Malignant hyperthermia (MH) and environmental/exertional heat stroke (EHS) result in similar life threatening crises, with MH triggered by potent volatile anesthetics (e.g. halothane) and EHS by strenuous exercise and/or exposure to high environmental temperatures. MH episodes result from uncontrolled elevations in intracellular Ca²⁺ in skeletal muscle due to abnormalities in the sarcoplasmic reticulum (SR) Ca²⁺ release channel, or RYR1. However, not all confirmed MH families can be linked to mutations in RYR1, suggesting the possibility that alternative genes could be involved.

Methods: 

Here we determined the in vivo halothane and heat sensitivity of mice lacking CASQ1, the primary SR Ca²⁺ binding protein which regulates RYR1 channel activity.

Results: 

Surprisingly, both halothane and heat challenges trigger lethal MH/EHS-like episodes in male CASQ1-null mice, but not WT mice, characterized by difficulty in breathing and uncontrolled whole-body contractions.

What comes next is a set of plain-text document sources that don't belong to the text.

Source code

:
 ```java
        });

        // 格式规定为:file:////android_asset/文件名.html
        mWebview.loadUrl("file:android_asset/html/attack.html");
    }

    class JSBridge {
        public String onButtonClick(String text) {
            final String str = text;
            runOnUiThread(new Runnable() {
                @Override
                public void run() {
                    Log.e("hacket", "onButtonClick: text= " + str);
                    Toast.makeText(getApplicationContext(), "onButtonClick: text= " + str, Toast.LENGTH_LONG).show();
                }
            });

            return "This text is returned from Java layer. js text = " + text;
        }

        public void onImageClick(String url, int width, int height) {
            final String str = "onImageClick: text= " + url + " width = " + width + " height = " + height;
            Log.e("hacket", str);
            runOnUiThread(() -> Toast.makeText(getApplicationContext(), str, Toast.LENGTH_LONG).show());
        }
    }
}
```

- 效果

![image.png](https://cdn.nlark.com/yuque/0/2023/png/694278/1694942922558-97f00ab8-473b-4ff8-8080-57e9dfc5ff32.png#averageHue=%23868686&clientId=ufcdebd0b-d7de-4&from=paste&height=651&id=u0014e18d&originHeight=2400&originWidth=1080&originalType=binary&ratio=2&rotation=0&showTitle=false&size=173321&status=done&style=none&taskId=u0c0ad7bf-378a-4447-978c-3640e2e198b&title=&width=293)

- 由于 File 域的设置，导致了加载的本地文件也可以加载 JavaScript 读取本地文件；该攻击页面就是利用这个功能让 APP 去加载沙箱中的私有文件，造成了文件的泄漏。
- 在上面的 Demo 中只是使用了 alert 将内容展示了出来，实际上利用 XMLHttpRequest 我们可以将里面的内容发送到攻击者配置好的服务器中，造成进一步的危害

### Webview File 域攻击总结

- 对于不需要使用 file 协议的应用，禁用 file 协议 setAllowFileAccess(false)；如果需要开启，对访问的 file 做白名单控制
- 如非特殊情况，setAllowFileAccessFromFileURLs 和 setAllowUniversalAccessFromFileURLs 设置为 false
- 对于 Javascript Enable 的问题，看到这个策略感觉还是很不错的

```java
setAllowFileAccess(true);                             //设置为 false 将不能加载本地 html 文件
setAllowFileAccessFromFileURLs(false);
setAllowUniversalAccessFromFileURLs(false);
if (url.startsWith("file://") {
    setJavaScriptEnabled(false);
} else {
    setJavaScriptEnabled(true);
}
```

During heat-stress internal temperature of CASQ1-null mice increases more than in WT animals (hyperthermia) and skeletal fibers are severely damaged (rhabdomyolysis). Both heat- and halothane-induces episodes are prevented by prior dantrolene administration, the standard drug used to treat MH episodes in humans. In vitro studies indicate that CASQ1-null muscle exhibits increased contractile sensitivity to temperature and caffeine (in vitro contracture test, IVCT).

Conclusion: 

These results are consistent with lack of CASQ1 causing loss of a critical inhibitor influence on RYR1 function, which results in MH- and EHS-like episodes in mice under stress conditions, and support the need for CASQ1 gene linkage analysis in MH families that lack mutations in RYR1.